Vale para qualquer rendimento sujeito à incidência mensal do IRPF. Autônomos que recebem de PJ têm a retenção feita pela fonte e podem se beneficiar da redução. Quem recebe de PF (ex: consultórios) recolhe via carnê-leão e aplica a Tabela de Redução Anual na DIRPF.

O que acontece se a fonte pagadora não reter o IRRF?

A fonte pagadora é solidariamente responsável. A Receita pode autuar com cobrança do imposto + multa de ofício (75%) + juros Selic.

O IRRF retido é compensado na DIRPF?

Sim. O IRRF retido durante o ano é informado na DIRPF e abatido do imposto devido — podendo gerar restituição.

A retenção de 10% sobre dividendos vale para todos os lucros distribuídos em 2026?

Não. Há exceções importantes: lucros apurados até 2025, distribuições aprovadas até 31/12/2025 e exigíveis em prazos definidos pela legislação societária ficam fora do novo IRRF.

Quem é atingido pela Tributação Mínima de Altas Rendas?

Pessoas físicas com soma de rendimentos anuais superior a R$ 600 mil.
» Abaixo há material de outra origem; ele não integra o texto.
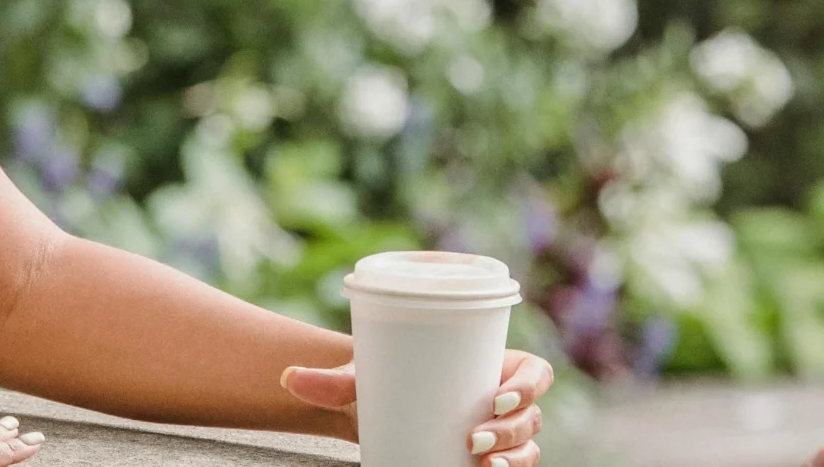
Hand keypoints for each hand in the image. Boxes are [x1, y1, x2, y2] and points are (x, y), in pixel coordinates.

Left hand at [282, 348, 555, 462]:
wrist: (380, 410)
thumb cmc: (386, 381)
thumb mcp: (365, 379)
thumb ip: (331, 381)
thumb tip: (287, 378)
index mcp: (496, 366)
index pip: (536, 373)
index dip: (528, 386)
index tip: (495, 397)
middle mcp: (506, 403)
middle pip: (532, 418)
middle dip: (514, 431)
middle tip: (474, 436)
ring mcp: (501, 436)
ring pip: (527, 449)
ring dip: (514, 458)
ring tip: (481, 460)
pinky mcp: (488, 460)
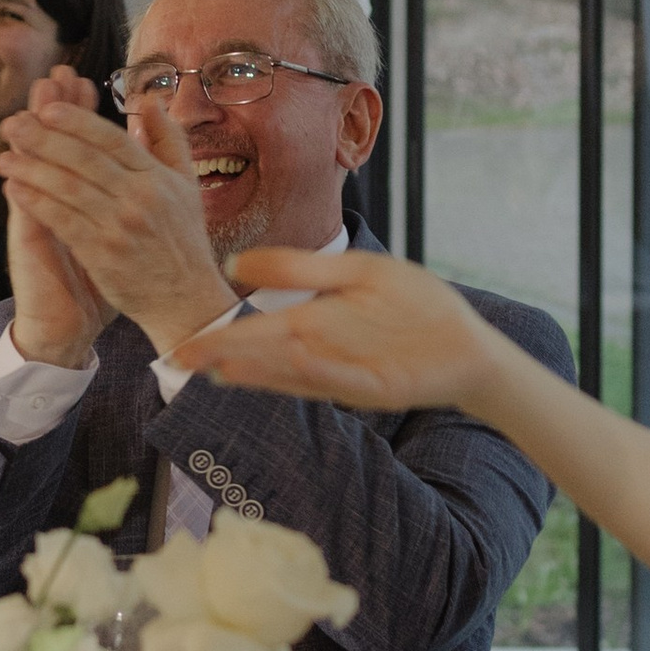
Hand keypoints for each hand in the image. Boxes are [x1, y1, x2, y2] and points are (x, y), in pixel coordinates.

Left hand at [0, 72, 234, 361]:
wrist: (186, 300)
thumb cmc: (183, 240)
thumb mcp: (186, 184)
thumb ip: (169, 138)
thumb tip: (150, 100)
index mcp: (157, 177)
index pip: (112, 138)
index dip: (77, 120)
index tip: (46, 107)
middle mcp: (140, 198)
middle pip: (84, 158)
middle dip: (43, 138)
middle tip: (12, 124)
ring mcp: (120, 226)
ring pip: (67, 188)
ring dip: (31, 169)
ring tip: (4, 157)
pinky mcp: (102, 254)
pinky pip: (62, 221)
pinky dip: (36, 202)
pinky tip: (15, 190)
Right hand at [202, 245, 509, 414]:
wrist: (467, 341)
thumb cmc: (413, 305)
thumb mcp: (356, 273)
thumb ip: (299, 268)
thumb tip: (238, 264)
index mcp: (313, 324)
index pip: (257, 334)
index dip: (221, 340)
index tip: (182, 346)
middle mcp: (323, 354)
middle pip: (268, 355)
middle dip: (228, 358)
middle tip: (184, 361)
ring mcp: (349, 372)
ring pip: (297, 372)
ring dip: (263, 371)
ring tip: (222, 366)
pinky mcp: (379, 386)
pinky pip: (345, 376)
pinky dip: (322, 369)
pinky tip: (297, 355)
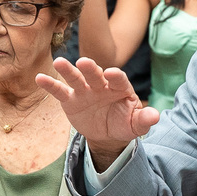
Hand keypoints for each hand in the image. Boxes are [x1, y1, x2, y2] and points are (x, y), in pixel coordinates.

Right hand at [36, 57, 158, 167]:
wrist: (108, 133)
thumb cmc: (124, 123)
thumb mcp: (136, 124)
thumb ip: (144, 119)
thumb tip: (156, 116)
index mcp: (120, 88)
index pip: (119, 80)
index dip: (116, 76)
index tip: (112, 74)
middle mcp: (101, 85)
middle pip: (95, 74)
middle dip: (91, 68)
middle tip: (84, 62)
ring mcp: (84, 91)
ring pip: (76, 78)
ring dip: (68, 70)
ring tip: (59, 63)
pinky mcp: (71, 99)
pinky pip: (60, 91)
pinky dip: (50, 85)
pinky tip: (40, 78)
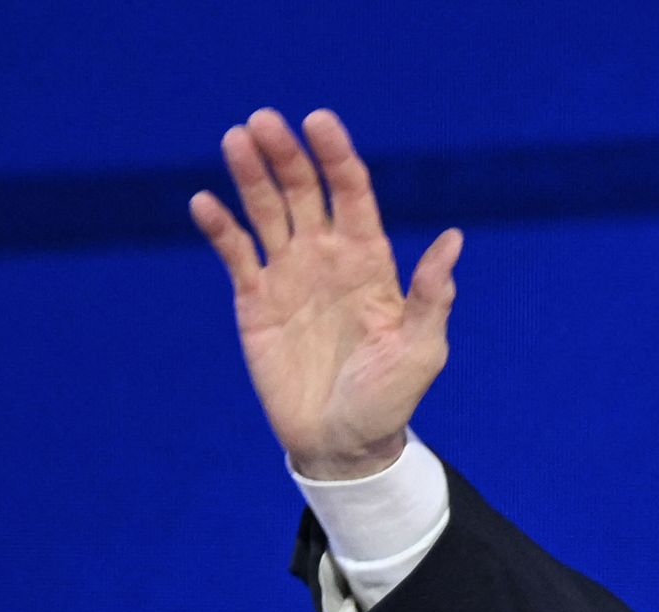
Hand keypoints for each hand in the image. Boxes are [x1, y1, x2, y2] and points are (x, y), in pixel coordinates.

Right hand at [190, 108, 462, 479]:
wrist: (343, 443)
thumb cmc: (390, 398)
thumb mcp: (422, 350)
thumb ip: (432, 296)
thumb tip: (454, 239)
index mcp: (370, 260)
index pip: (352, 194)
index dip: (336, 157)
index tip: (319, 122)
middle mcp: (327, 257)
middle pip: (304, 192)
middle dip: (286, 155)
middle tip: (263, 121)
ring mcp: (289, 275)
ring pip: (266, 212)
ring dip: (251, 175)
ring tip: (236, 140)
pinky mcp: (255, 301)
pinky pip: (236, 254)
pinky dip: (220, 228)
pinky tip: (204, 203)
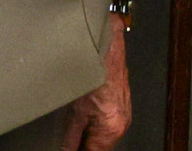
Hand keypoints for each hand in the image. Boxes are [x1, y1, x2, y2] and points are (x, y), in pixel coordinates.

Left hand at [60, 12, 130, 149]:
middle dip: (85, 144)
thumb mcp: (75, 113)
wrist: (107, 50)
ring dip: (90, 133)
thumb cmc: (95, 74)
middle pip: (100, 146)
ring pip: (104, 134)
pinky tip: (86, 112)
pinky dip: (96, 122)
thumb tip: (66, 150)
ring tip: (78, 120)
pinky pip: (108, 121)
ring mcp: (124, 113)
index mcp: (112, 129)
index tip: (70, 148)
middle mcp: (122, 123)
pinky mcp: (122, 103)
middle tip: (70, 137)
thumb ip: (70, 139)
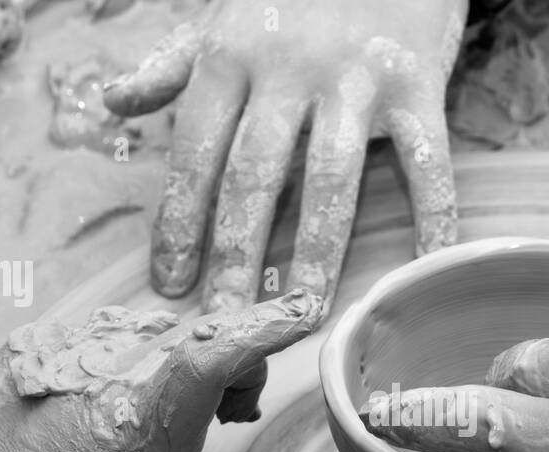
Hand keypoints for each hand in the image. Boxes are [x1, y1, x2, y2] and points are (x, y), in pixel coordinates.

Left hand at [0, 291, 324, 451]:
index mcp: (159, 412)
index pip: (229, 348)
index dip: (270, 330)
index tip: (304, 315)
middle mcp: (118, 365)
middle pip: (200, 336)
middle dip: (231, 365)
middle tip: (230, 418)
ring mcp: (71, 350)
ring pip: (152, 329)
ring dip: (178, 358)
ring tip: (162, 415)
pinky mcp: (33, 349)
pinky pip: (100, 332)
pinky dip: (124, 357)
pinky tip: (106, 407)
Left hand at [105, 0, 466, 311]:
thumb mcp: (224, 15)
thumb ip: (173, 63)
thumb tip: (114, 102)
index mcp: (231, 55)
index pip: (196, 152)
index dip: (179, 222)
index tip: (170, 285)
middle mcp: (288, 68)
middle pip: (255, 176)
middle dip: (235, 256)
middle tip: (226, 324)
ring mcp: (355, 76)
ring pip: (332, 178)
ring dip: (317, 252)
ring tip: (303, 312)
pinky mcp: (417, 80)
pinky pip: (427, 159)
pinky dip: (433, 215)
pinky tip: (426, 265)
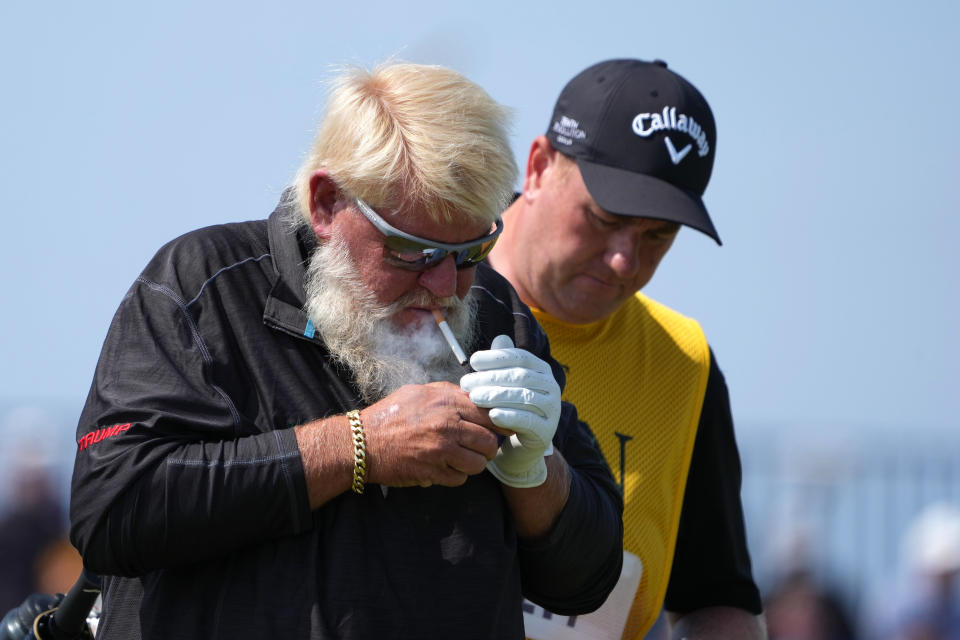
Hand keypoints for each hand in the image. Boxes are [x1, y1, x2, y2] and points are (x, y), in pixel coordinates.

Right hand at [360, 382, 499, 487]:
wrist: (363, 443)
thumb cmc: (390, 415)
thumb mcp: (418, 392)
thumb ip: (448, 393)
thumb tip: (473, 396)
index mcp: (446, 403)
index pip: (489, 413)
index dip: (501, 423)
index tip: (505, 429)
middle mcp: (447, 426)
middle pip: (489, 442)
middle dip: (489, 447)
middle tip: (482, 448)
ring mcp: (441, 451)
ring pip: (478, 464)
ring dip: (474, 464)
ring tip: (464, 459)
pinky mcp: (433, 472)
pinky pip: (460, 479)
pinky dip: (457, 476)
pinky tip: (446, 468)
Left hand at [460, 335, 560, 487]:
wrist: (522, 447)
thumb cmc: (511, 409)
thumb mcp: (506, 384)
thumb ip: (504, 363)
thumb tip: (500, 338)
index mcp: (541, 370)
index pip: (519, 357)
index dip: (496, 357)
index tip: (472, 361)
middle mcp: (551, 386)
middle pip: (520, 376)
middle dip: (491, 378)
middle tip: (466, 383)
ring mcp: (552, 409)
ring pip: (524, 397)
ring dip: (496, 395)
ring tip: (475, 397)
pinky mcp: (546, 430)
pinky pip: (528, 420)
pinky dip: (509, 416)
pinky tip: (492, 415)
A alíquota cresce de 0% a 10% até R$ 1,2 milhão. É apurada na DIRPF, não na fonte.

A tabela do IRRF muda todo ano?

Não automaticamente. Depende de lei. As mudanças mais recentes vieram da Lei 14.848/2024, da Lei 15.191/2025 e — a mais impactante — da Lei 15.270/2025.

Quem informa o IRRF retido?

A própria fonte pagadora, via EFD-Reinf (PJ tomadora de serviços, dividendos, aluguéis) e eSocial (folha CLT). O recolhimento é feito por DCTFWeb + DARF unificado.

Conclusão

2026 inaugura uma nova lógica para o IRRF brasileiro. A Lei 15.270/2025 ampliou, na prática, a faixa de isenção mensal para R$ 5.000, criou faixa de transição até R$ 7.350 (que também alcança o 13º salário), instituiu retenção de 10% sobre dividendos acima de R$ 50 mil/mês para a mesma PF, e desenhou a Tributação Mínima Anual de Altas Rendas. Some-se a isso a tabela atualizada pela Lei 15.191/2025, a IN RFB 2.312/2026 que disciplina a DIRPF 2026 e a Reforma Tributária do consumo em fase inicial — e fica claro que o profissional contábil precisa estar mais atualizado do que nunca para calcular corretamente, evitar autuações e oferecer um serviço de excelência.